Dagboeken

 
English | Nederlands

dagboekcahier 7

20/04/1920

dinsdag 20 april 1920

Gisteren weer een lange ministerraad van vier tot elf uur met nauwelijks één uur pauze. Toch was er nog geen tijd om de salarisregeling der rijkswerklieden af te doen. Dat komt dus donderdag. Ik heb een nogal krasse nota ingediend om ’t verleden week verkregen resultaat als onhoudbaar aan te toonen.

            Terloops werd even over de werkloosheidsregeling gesproken die, helaas, veel geld kost. In dat verband zei Ruijs weer: ‘Ik heb ’t al meer gezegd, alle wetsontwerpen die geld kosten moeten worden stopgezet. We moeten wetsontwerpen van Justitie behandelen: de strafvordering en dergelijke. De rest moet maar blijven liggen. We loopen spaak met de finantiën.’

            Ik heb hem maar laten praten. Die zaak zal spoedig aan de orde moeten komen en – uitgevochten worden. Maar voor ’t zoo ver is, ga ik eerst eens met Nolens praten.

            Er is in dezen raad nog iets gebeurd, wat me dwars zit. 18 mei viert de aartsbisschop zijn zilveren jubileum. Heemskerk stelde voor  hem dan ’t grootkruis Nederlandsche Leeuw te geven. Ruijs verzette zich daar heftig tegen. Door Heemskerk werd het tamelijk, door De Vries met kracht verdedigd. Ik sloot mij bij hen aan, vooral wijzende op den indruk, die ’t op de katholieken zou maken, wanneer wij niets deden. ’t Werd nogal een scherp debat, waarbij Ruijs de groote fout had ook den persoon van mgr. van de Wetering ter sprake te brengen: hij was geen kardinaal Mercier. Ik moest er daarna wel op wijzen dat hij een krachtige figuur was, in heel katholiek Nederland zéér gezien. Ik voegde er niet bij: ‘behalve bij de groep Ruijs-Poels-Mutsaers’!

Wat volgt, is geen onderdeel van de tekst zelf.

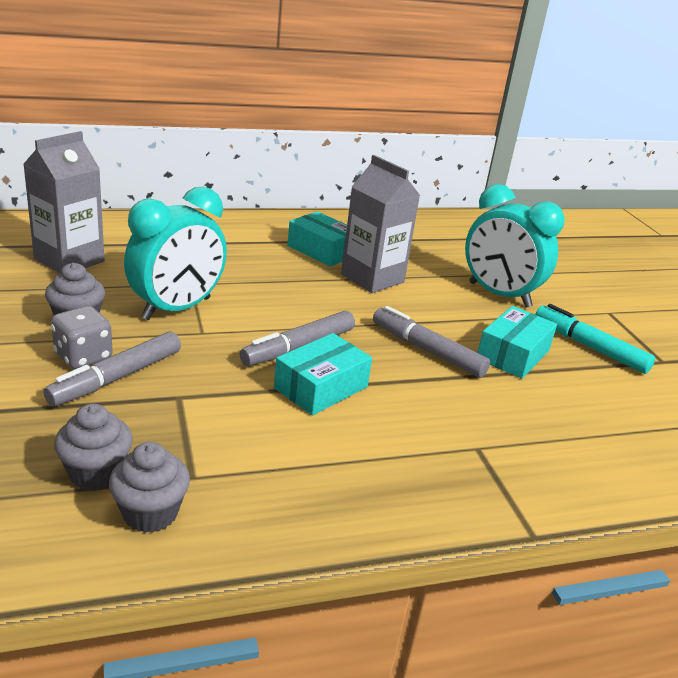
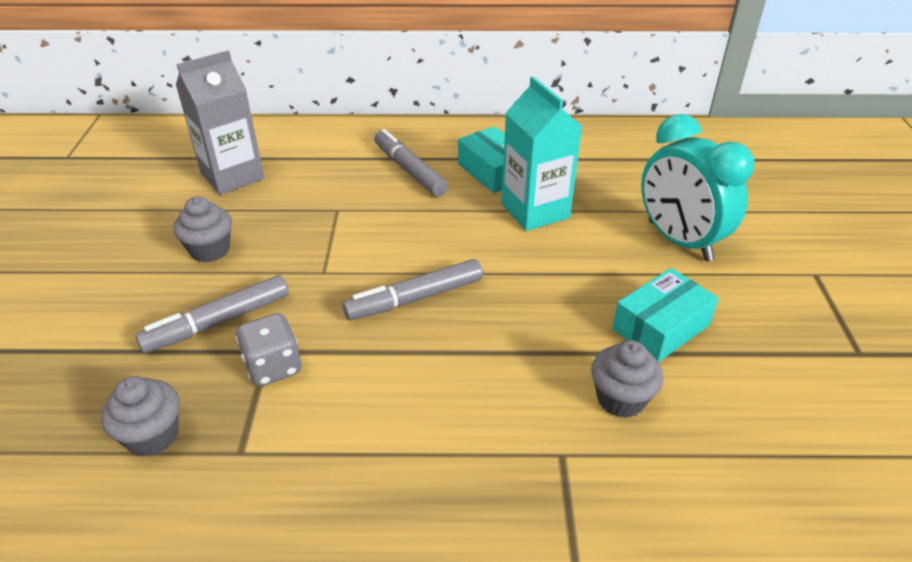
camera: 20 degrees right, 10 degrees up
grey dice [51,306,113,369] -> grey dice moved to [236,313,301,387]
grey cupcake [109,442,190,533] -> grey cupcake moved to [591,340,663,418]
turquoise clock [124,186,227,320] -> none
turquoise box [274,333,372,415] -> none
grey carton [341,155,420,293] -> turquoise carton [501,76,582,231]
grey marker [373,306,490,378] -> grey marker moved to [374,129,448,197]
turquoise marker [536,304,655,374] -> none

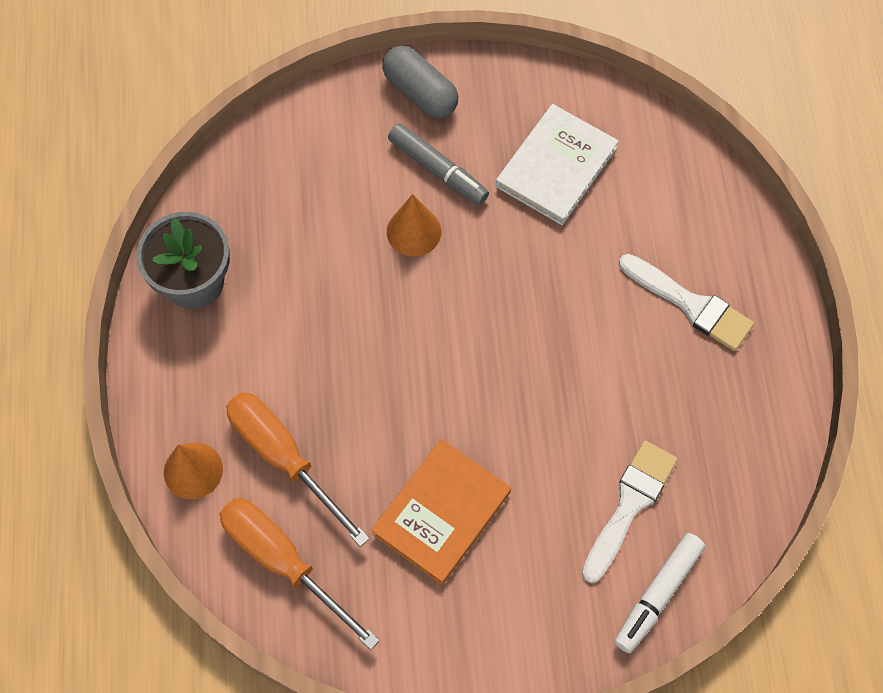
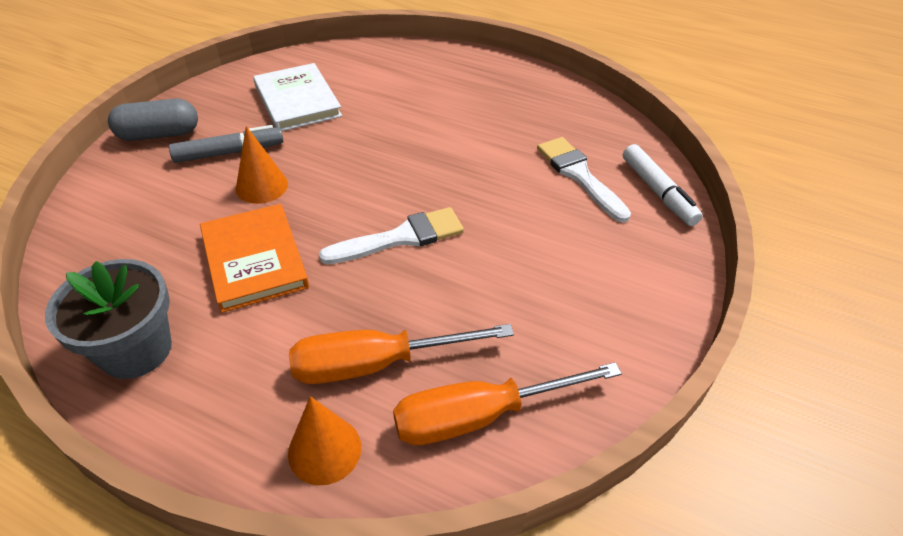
camera: 60 degrees left, 20 degrees down
orange book [371,439,511,585] -> orange book moved to [200,204,309,313]
white brush [619,254,754,351] -> white brush moved to [319,207,464,264]

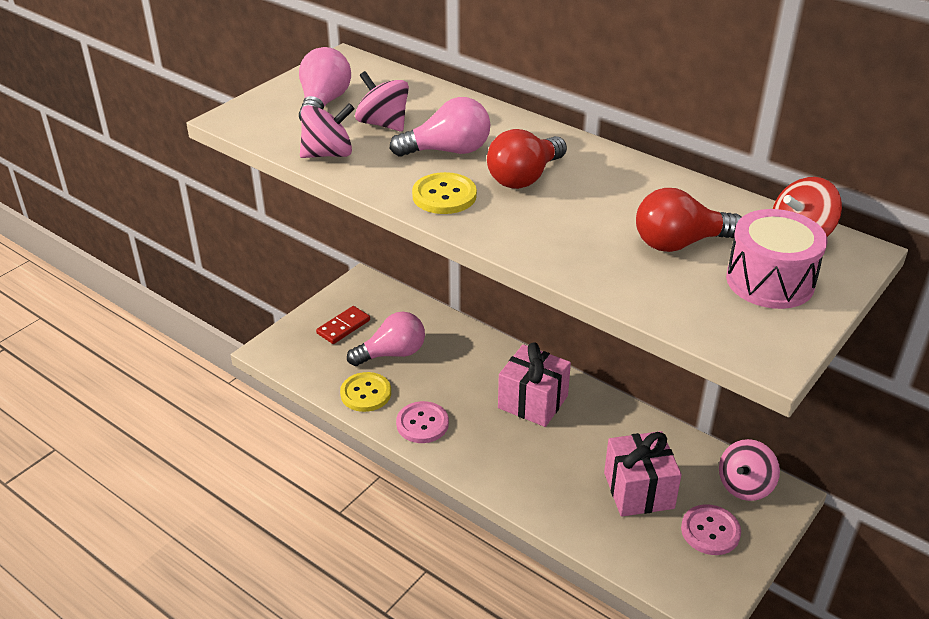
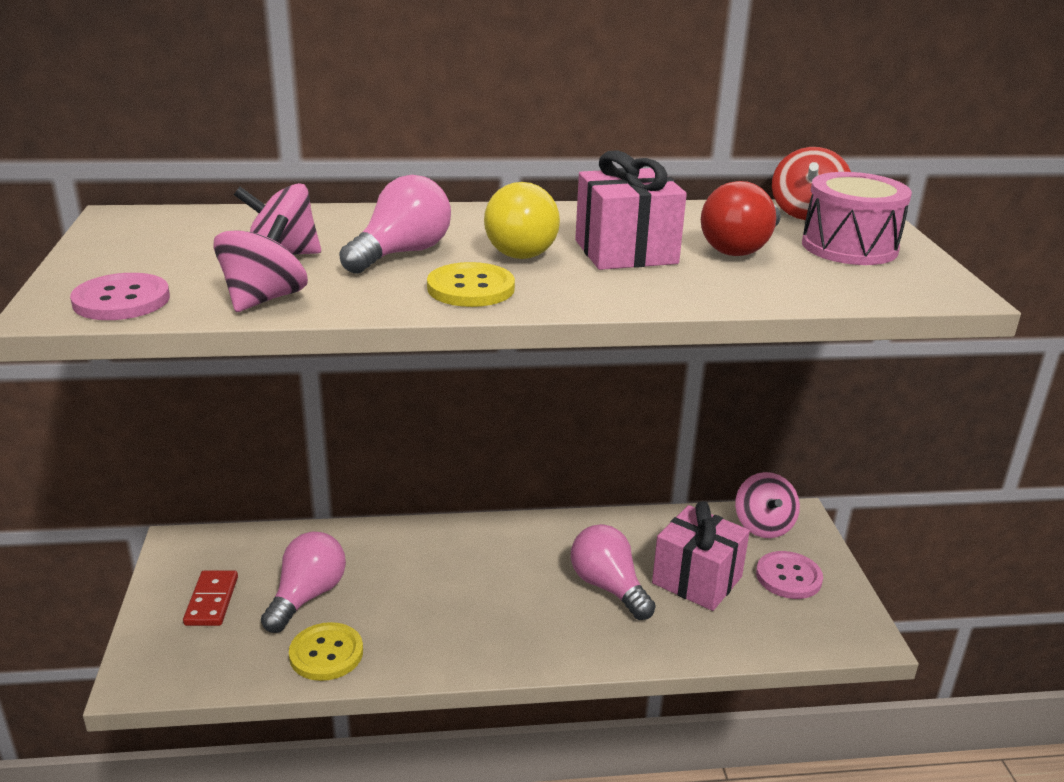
camera: 45 degrees left, 10 degrees down
pink light bulb [299,47,351,121] -> pink light bulb moved to [571,524,656,620]
pink button [396,401,449,443] -> pink button moved to [70,273,170,320]
red light bulb [487,129,567,189] -> yellow light bulb [484,182,560,259]
pink gift [498,342,571,427] -> pink gift moved to [575,150,687,270]

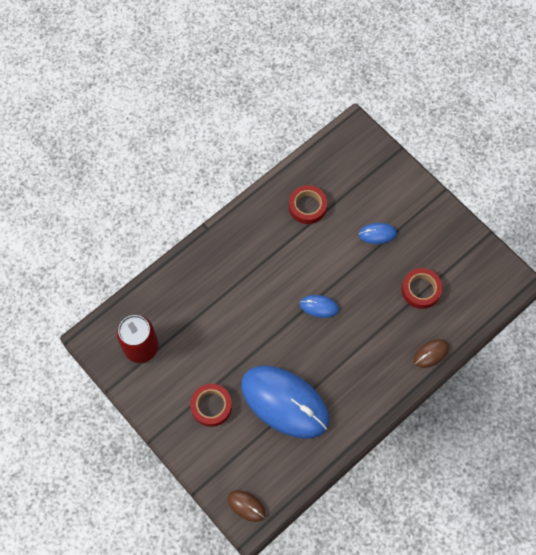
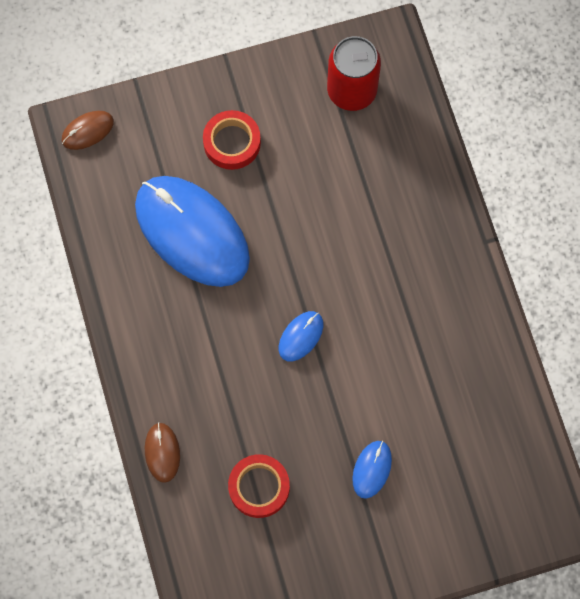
camera: 115 degrees right, 5 degrees up
blue mouse [241,366,329,439] -> blue mouse turned 75 degrees clockwise [135,176,250,287]
red tape [289,185,327,224] -> none

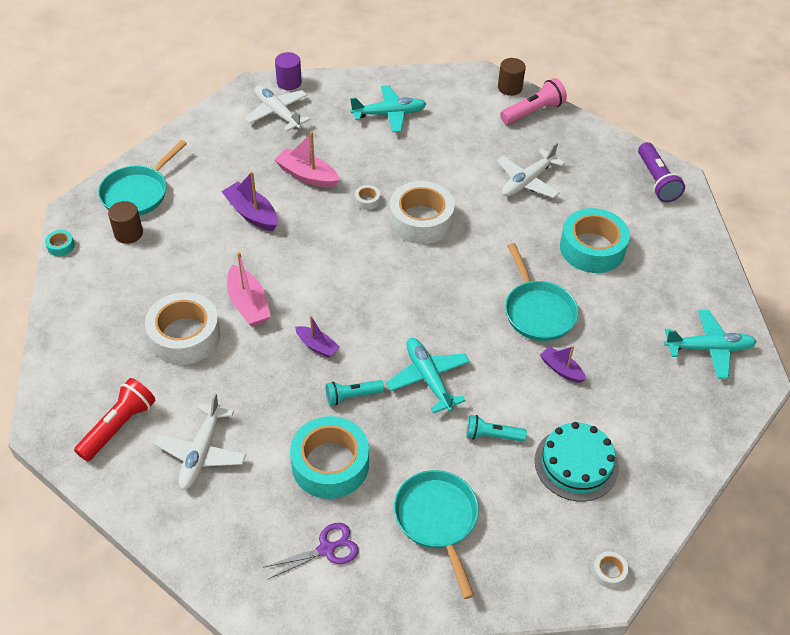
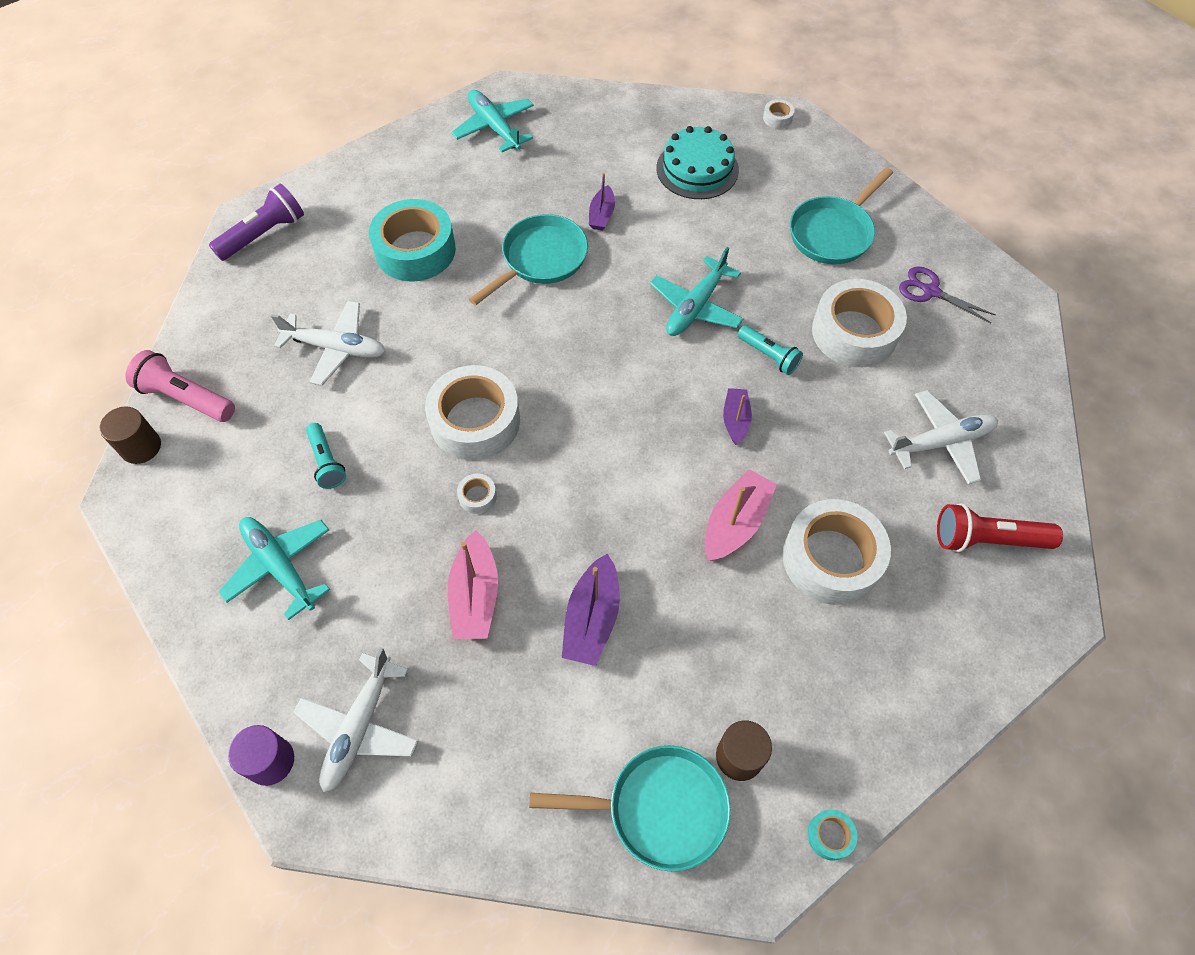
camera: 120 degrees left, 10 degrees up
turquoise tape [290,416,369,499] -> white tape [812,279,907,367]
turquoise flashlight [466,415,527,442] -> turquoise flashlight moved to [306,423,346,489]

            Toen Ruijs zich zoo krachtig bleef verzetten, zei Van IJsselstein, die eerst vóór was geweest, dat hij dan tegen zou stemmen. Ik vreesde de zaak te verliezen en stelde daarom voor: dat tot 31 augustus a.s. aan niemand zonder éénige uitzondering eenige ridderorde zou gegeven worden. Werd dit aangenomen, dan verviel vanzelf de orde voor den aartsbisschop. Aldus werd besloten. ’t Bevredigt mij niet, maar de schijn is nu tenminste gered.